Collected data:
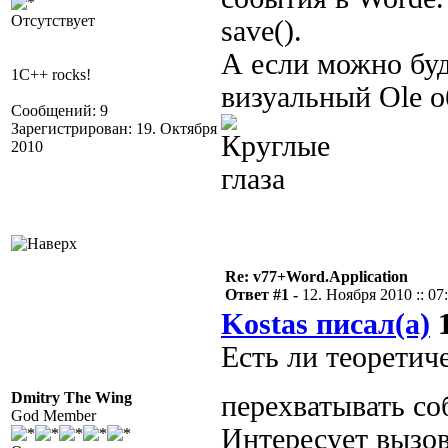
Отсутствует
save().
А если можно буд
1C++ rocks!
визуальный Ole о
Сообщений: 9
Зарегистрирован: 19. Октября
2010
Re: v77+Word.Application
Ответ #1 -
12. Ноября 2010 :: 07
Kostas писал(а)
1
Есть ли теоретич
Dmitry The Wing
перехватывать со
God Member
Интересует вызов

**Task to carry out**
Omit the pictures, then output every record exactly as given.

**Task answer**
Отсутствует
save().
А если можно буд
1C++ rocks!
визуальный Ole о
Сообщений: 9
Зарегистрирован: 19. Октября
2010
Re: v77+Word.Application
Ответ #1 -
12. Ноября 2010 :: 07
Kostas писал(а)
1
Есть ли теоретич
Dmitry The Wing
перехватывать со
God Member
Интересует вызов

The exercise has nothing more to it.